The basic unit of natural gas consumption that measures the quantity of gas energy flowing through the pipes. One (1) therm is equal to 100,000 BTU's (British Thermal Units); ten (10) therms equal one (1) MMBtu or one million BTU.
A portion of electric delivery charges for the bulk movement of power. Midwest Energy includes costs of its lines and substations that operate at 34,000 volts and above in this category.
Transport or Transportation Only Service
Natural gas service where the customer arranges for natural gas to be delivered to the Midwest Energy system by a gas marketer on the customer's behalf. Midwest Energy then delivers the gas to the customer without ever taking ownership of the gas. Transportation service is not available for Midwest Energy's residential customers at this time.

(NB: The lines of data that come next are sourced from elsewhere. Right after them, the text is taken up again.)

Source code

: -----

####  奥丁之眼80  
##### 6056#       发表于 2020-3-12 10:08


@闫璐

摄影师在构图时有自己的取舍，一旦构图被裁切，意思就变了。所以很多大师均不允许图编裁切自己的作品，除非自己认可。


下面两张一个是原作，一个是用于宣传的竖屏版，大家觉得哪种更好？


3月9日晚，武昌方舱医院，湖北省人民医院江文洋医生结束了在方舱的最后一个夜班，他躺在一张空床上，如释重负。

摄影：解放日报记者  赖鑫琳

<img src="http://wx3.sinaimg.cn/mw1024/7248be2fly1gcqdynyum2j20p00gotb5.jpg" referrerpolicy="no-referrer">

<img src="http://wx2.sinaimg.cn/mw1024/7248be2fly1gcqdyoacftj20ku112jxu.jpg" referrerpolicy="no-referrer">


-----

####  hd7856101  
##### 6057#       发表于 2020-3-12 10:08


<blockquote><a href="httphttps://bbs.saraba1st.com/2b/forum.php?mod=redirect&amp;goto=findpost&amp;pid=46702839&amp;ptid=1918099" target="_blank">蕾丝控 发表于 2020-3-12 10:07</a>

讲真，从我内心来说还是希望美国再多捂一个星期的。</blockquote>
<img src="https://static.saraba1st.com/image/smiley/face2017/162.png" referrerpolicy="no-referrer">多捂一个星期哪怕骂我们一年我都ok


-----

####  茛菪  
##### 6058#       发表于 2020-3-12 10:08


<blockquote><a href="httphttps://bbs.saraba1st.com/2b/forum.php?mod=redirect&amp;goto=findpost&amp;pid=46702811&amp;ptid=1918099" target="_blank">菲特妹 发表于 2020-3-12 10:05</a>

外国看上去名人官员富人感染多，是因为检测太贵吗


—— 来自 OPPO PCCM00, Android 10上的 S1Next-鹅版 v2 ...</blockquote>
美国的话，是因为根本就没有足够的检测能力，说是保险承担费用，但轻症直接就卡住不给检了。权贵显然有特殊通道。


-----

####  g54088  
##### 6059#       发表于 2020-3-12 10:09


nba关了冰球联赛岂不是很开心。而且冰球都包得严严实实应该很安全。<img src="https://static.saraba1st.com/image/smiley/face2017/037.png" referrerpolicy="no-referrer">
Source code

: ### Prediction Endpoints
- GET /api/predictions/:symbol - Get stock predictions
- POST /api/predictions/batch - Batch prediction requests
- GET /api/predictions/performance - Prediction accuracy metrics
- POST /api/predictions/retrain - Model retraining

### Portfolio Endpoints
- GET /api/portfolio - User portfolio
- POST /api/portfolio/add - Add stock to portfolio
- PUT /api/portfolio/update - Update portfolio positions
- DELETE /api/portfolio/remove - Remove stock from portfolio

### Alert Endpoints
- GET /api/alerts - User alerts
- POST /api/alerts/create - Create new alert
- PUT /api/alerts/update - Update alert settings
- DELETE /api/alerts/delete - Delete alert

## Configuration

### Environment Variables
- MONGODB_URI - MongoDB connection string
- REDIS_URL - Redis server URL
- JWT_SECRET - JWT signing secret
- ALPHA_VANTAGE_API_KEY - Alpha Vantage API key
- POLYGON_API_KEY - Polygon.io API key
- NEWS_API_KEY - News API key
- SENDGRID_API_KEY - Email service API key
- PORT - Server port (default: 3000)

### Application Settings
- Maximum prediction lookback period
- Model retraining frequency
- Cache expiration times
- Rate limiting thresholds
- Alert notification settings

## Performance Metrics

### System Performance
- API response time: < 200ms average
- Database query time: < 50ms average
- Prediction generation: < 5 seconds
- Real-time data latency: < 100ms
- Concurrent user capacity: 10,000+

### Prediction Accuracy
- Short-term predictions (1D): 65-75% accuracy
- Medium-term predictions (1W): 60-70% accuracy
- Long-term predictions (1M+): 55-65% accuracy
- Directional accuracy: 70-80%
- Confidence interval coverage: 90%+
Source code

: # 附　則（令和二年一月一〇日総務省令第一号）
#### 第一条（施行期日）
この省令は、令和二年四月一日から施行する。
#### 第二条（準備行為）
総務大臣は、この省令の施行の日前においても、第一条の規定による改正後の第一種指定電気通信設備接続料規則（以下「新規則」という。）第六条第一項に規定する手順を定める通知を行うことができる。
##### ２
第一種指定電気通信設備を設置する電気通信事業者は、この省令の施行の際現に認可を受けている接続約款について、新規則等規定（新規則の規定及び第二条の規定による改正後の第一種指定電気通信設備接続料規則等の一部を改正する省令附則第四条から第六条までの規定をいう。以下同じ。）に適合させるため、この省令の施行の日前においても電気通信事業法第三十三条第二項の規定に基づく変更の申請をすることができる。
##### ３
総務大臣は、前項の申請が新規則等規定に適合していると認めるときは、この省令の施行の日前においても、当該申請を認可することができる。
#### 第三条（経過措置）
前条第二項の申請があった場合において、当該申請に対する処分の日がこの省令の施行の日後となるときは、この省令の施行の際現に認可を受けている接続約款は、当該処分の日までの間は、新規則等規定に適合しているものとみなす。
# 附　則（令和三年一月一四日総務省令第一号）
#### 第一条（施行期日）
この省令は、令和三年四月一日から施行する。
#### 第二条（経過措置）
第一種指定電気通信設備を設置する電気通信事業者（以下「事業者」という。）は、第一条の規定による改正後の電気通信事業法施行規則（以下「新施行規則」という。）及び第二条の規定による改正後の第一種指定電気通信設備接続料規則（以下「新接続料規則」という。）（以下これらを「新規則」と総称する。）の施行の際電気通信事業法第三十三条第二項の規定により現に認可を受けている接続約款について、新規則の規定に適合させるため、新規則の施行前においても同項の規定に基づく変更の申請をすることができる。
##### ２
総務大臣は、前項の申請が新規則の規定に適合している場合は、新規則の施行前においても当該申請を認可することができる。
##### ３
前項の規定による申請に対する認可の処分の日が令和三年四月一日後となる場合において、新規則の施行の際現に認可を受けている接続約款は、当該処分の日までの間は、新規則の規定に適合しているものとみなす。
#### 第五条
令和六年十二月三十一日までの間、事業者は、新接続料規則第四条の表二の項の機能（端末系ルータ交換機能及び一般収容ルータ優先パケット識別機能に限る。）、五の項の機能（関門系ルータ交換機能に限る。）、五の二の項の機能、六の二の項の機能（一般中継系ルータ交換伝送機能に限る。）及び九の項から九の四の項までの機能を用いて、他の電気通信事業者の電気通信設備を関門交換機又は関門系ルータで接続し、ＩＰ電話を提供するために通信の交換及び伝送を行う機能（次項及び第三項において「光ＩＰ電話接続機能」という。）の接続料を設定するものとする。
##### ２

The process of separating the total cost of electric or natural gas service into its functional parts. In the electric industry, this means separating the cost of electricity into (1) Production (generation), (2) Transmission (bulk movement of power), and (3) Distribution (local delivery, metering and billing services). Transmission and Distribution together are often referred to as "delivery". In the gas industry, unbundling the gas service separates costs for the gas (1) production (the natural gas commodity), (2) Transmission (bulk movement of gas from one region to another via interstate pipelines), and Distribution (the local delivery, metering and billing). For billing purposes, Midwest Energy combines production costs and upstream interstate pipeline costs into the Purchased Gas Adjustment.
Usage Factor
For gas meters, this is the result of using values for service pressure at the meter outlet, local atmospheric pressure, and BTU content of the fuel, to convert the meter reading from a volumetric measurement to therms. Billing for thermal content instead of volumes is important because there are periodic changes in the heat content of gas arriving from upstream interstate pipelines. Call your local Midwest Energy office for a flyer that explains the usage factor equation in detail.
The rate of electric energy transfer equal to a current of one amp flowing at one volt. This is an instantaneous measure, similar to vehicle speed measured in miles per hour or water flow measured in gallons per minute. Watts are exactly equal to volts times amps if the current and voltage are perfectly in phase. (See definitions of kilovolt-ampere and power factor.)